The point of the history lesson (and sports reminiscence) is that it’s impossible to say what “normal” is. Interest rates have been in flux for well more than 40 years. Even if we look at a chart of real interest rates, which are adjusted for inflation, no clear pattern emerges.

What we can say confidently, however, is that near-zero interest rates, which every borrower is hoping to see again, were not normal. Money was almost free for highly-rated borrowers, while lenders (the holders of bonds and GICs) were losing ground to inflation. The money they got back at maturity bought less than the amount invested years before.

In Howard Marks’s latest memo from Oaktree Capital Management, he refers to a quote from the 17th-century that describes interest as “a Reward for forbearing the use of your own Money for a Term of Time agreed upon.” In 2021, it wasn’t sustainable for lenders to be receiving little or no reward for forbearing.

I have a rule of thumb that is far less elegant than Mr.

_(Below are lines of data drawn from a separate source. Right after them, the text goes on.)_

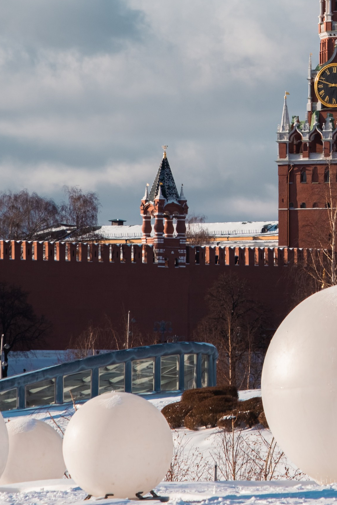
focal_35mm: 285
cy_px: -48
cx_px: 384
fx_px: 4002
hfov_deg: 4.8
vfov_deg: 7.2
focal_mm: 80
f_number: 8
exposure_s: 1/250
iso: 125
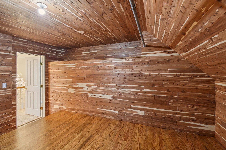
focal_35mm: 15
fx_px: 94
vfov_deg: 77.3
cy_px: 75
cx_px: 113
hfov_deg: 100.4
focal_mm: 10
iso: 400
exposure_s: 1/2
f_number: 8
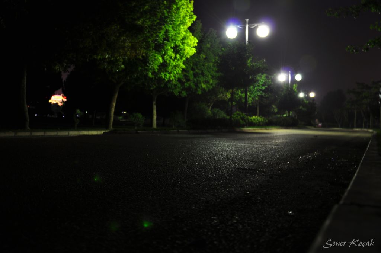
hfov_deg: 41.2
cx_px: 190
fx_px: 507
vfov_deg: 28.0
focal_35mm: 48
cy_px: 126
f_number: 4.2
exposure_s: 3
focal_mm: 32
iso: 200
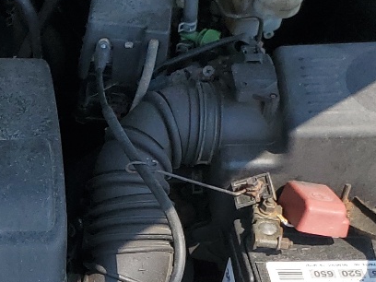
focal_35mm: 102
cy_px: 399
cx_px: -168
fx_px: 1108
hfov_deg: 17.5
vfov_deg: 13.8
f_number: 1.5
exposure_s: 1/2000
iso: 50
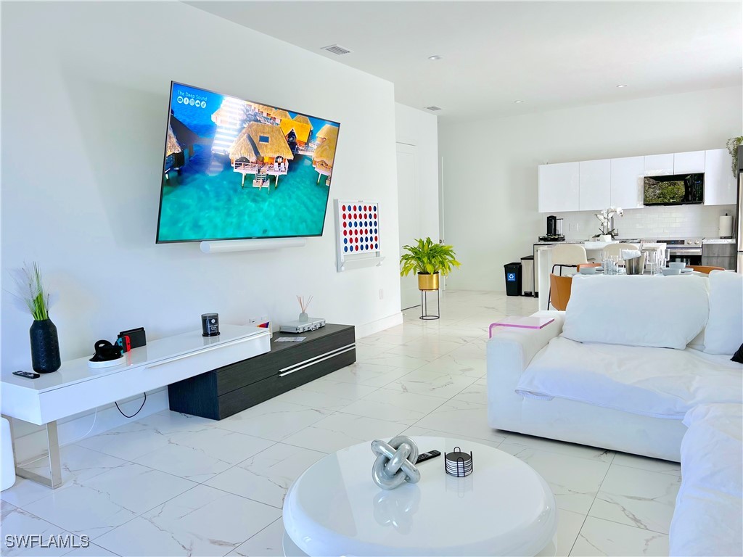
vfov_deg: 53.1
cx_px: 372
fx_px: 558
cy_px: 278
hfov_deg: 67.3
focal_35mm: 26
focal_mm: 5.7
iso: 50
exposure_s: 1/121
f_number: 1.5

Marks’s phrase – if it’s a great time to be a borrower, it’s a lousy time to be a lender.

If I were to take a stab at what normal interest rates are, a minimum of two conditions need to be met. First, bond yields must be higher than inflation over the term of the security (based on inflation expectations at the time of purchase). In other words, a positive real yield.

And second, for corporate bonds and mortgages, there needs to be a reasonable amount of extra yield compared to government bonds to compensate for the possibility of default. This extra yield is referred to as a spread.

Currently the first box is ticked. Rates are bouncing around but generally running above inflation expectations. The second box is up for debate. The extra yield for taking more risk is small by historical standards. Spreads are on the narrow side.

I’m not here to make a call on interest rates (if I was any good at it, I’d have owned more real estate in the past 20 years). Bond yields have already come down from the highs of last fall and may go lower, but we should be careful what we wish for. A decline to 2021 levels wouldn’t be a return to normal but, rather, a monetary response to a cripplingly weak economy.

And of course, interest rates could even go higher if inflation proves to be stubborn and/or governments need to offer higher yields to entice investors to fund their never-ending deficits.

The point is that I see many people basing their financial and investment decisions on the hope that interest rates will go back down. Hope is not a strategy, especially when it’s for a return to highly abnormal conditions.